Ritornano, a due anni dal precedente “Neverendless”, i californiani Cave, sempre più persi nella loro bolla temporale,  settata intorno all'anno 1971/72, localizzabile fra Dusseldorf, Monaco ed Essen.

Fieri ed indomiti sostenitori e promulgatori del verbo kraut in terra statunitense, i Cave al terzo disco beccano quella che sembra la ricetta quasi perfetta del loro sound. E lo fanno staccandosi dal tentativo (peraltro riuscitissimo nel disco precedente) di ricreare il motorik sound dei NEU! e ibridarlo con le chitarre acide odierne. Aggiungendo importanti dosi di groove funk (ma bianco come un tedesco di Dresda a Gabicce nell'82) non perdendo di vista il gusto dell'iterazione strumentale stordente. Emblematica l'iniziale “Sweaty Fingers”, 12 minuti di funk bianco, che a 4 dalla fine si incanta su un giro infinito.

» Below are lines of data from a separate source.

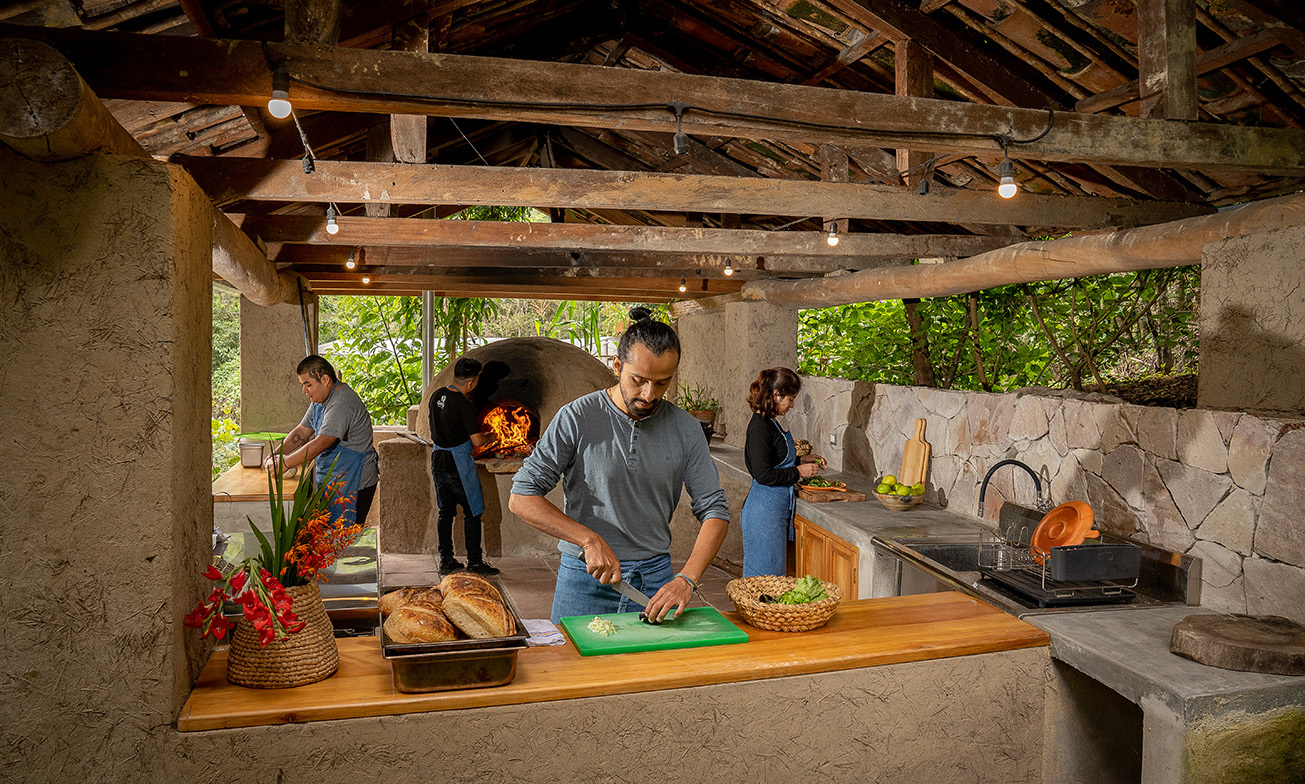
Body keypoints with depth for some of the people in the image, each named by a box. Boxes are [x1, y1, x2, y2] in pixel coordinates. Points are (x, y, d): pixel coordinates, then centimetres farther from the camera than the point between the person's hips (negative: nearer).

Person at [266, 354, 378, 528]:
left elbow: (321, 443, -27)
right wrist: (277, 454, 4)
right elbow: (302, 432, 17)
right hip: (333, 481, 10)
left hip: (353, 485, -10)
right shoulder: (320, 399, 11)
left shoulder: (343, 403, -23)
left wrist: (285, 463, -21)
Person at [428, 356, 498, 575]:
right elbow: (477, 440, -18)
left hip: (438, 460, 8)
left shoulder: (437, 395, 4)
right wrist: (488, 436, 3)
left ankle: (446, 560, 20)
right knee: (472, 512, 3)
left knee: (445, 511, 15)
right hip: (458, 463, -8)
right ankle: (474, 562, 7)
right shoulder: (464, 405, -20)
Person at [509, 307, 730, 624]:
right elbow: (522, 497, -12)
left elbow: (714, 511, -3)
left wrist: (687, 579, -17)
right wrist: (591, 540, -19)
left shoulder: (686, 429, -2)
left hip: (655, 578, 2)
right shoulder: (577, 418, -10)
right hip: (586, 580, -2)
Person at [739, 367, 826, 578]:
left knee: (774, 568, 15)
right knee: (766, 571, -2)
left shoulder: (769, 422, 11)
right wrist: (799, 472, -12)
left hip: (777, 507, 10)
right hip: (765, 510, -10)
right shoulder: (760, 426, -18)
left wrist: (801, 460, 13)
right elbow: (763, 475, -21)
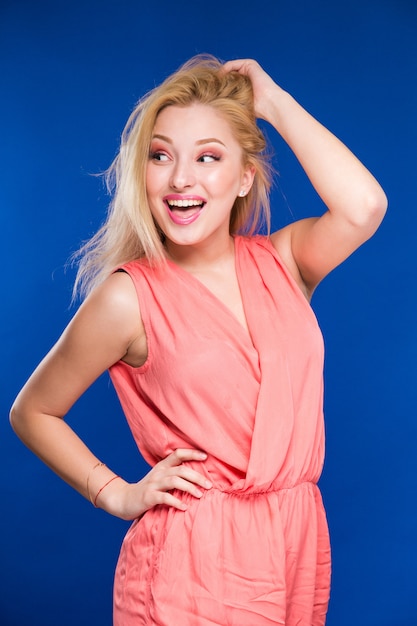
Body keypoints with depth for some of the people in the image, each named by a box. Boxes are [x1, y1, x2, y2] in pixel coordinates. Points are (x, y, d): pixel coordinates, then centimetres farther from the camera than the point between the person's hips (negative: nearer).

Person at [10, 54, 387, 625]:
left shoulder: (282, 261, 0)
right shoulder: (128, 297, -10)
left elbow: (363, 207, -21)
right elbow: (31, 412, 1)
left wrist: (276, 104, -11)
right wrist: (118, 495, -5)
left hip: (299, 545, 4)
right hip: (191, 560, -4)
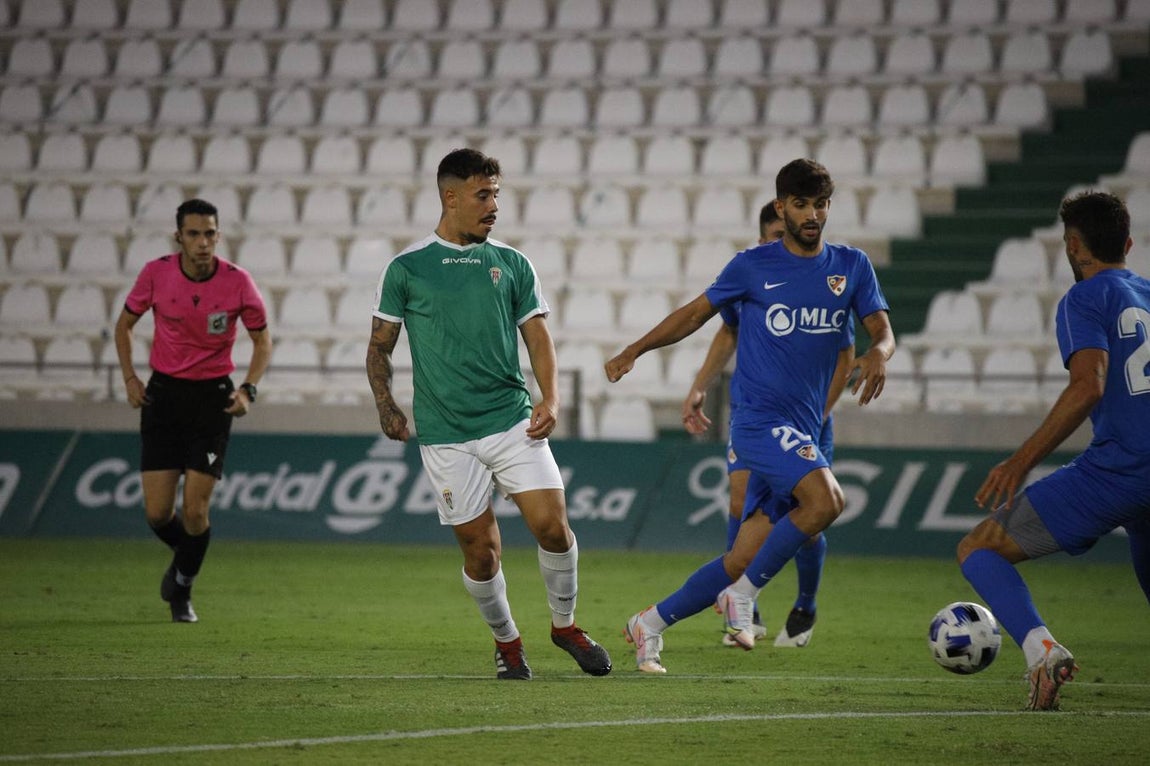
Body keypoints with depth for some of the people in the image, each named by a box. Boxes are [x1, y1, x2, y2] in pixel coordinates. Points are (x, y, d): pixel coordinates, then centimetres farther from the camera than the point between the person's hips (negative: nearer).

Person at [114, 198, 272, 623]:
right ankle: (183, 555, 32)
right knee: (157, 512, -4)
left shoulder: (237, 281, -11)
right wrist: (130, 377, -2)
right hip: (163, 392, 1)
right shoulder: (156, 273, -8)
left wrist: (248, 389, -11)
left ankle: (183, 588, 19)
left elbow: (262, 339, 3)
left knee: (195, 511, -6)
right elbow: (124, 324, 9)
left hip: (213, 396, -1)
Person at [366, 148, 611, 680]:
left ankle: (565, 625, 13)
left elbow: (537, 337, 10)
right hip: (446, 435, -2)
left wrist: (550, 398, -6)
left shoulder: (511, 265, 10)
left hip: (513, 421, 2)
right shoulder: (405, 269, 3)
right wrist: (385, 406, -2)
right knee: (480, 550, 0)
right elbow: (380, 346, 10)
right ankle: (506, 642, 23)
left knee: (552, 523, -11)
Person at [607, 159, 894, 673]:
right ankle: (744, 596, -14)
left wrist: (878, 353, -19)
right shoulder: (753, 266, 2)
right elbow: (697, 312, 12)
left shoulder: (851, 267, 10)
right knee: (824, 500, -30)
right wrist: (637, 349, 4)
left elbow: (882, 330, 4)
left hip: (801, 431, 4)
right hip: (759, 418, -4)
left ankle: (652, 624, 20)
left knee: (743, 562, 3)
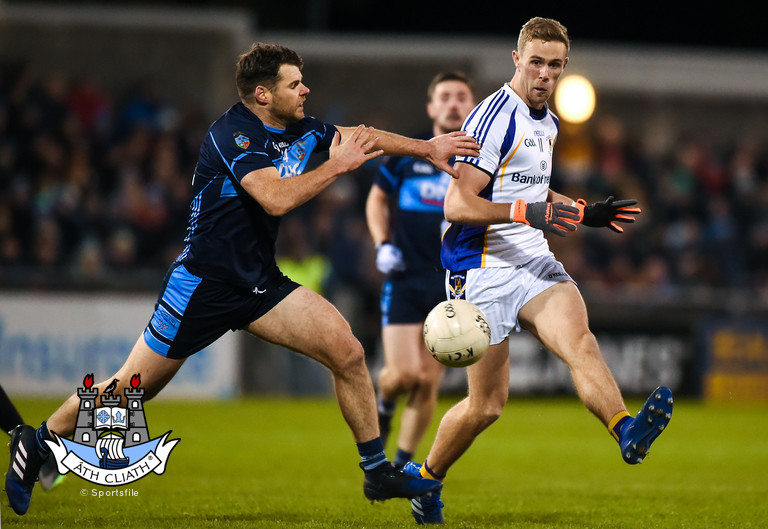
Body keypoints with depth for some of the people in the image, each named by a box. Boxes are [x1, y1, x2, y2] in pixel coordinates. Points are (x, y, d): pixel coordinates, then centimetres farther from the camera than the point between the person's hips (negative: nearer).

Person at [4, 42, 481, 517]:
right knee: (132, 388, -1)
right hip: (205, 281, -7)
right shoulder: (232, 133, -20)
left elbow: (361, 138, 19)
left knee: (348, 352, -8)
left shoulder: (300, 130, 4)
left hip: (260, 282, 7)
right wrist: (338, 164, -22)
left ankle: (378, 473, 2)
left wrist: (428, 147, 14)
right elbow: (277, 198, -32)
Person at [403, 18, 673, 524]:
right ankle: (425, 477, 23)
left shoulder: (548, 123, 16)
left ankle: (628, 432, -47)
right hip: (484, 269, -6)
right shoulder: (494, 118, -13)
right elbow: (457, 204, -18)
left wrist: (585, 213, 18)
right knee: (487, 404, 0)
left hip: (535, 263, 6)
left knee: (579, 340, -24)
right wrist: (526, 212, -29)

Da evidenziare l'accresciuto affiatamento fra i quattro musicisti, la cui tecnica si intravedeva bene già nelle altre prove, ma che qui raggiunge livelli di autocontrollo eccelsi. Sì perchè la dote maggiore del gruppo, è quello di non suonarsi mai addosso, risultando mai come ora essenziale e asciutto, anche nelle ripetizioni e nei pattern ritmici, che sono tutto meno che statici. Seguite bene l'andamento di “Silver Headband” e provate a coglierne il geniale intreccio di strati ritmici che si intersecano lungo i suoi 9 minuti. Oppure l'intricato lavoro della sezione ritmica di “Shikaakwa”. Molto interessante anche la finale “Slow Bern” pulsante ma meditativa e soprattutto “Arrow's Myth” che si allontana dalla Germania viaggiando per l'Etiopia di Mulatu Astatke e l'Harlem dei '60 jazz.

Disco e band che finalmente cercano di uscire dal recinto psych kraut autocostruitosi e che potrebbe piacere anche ad ascoltatori poco avvezzi alla materia.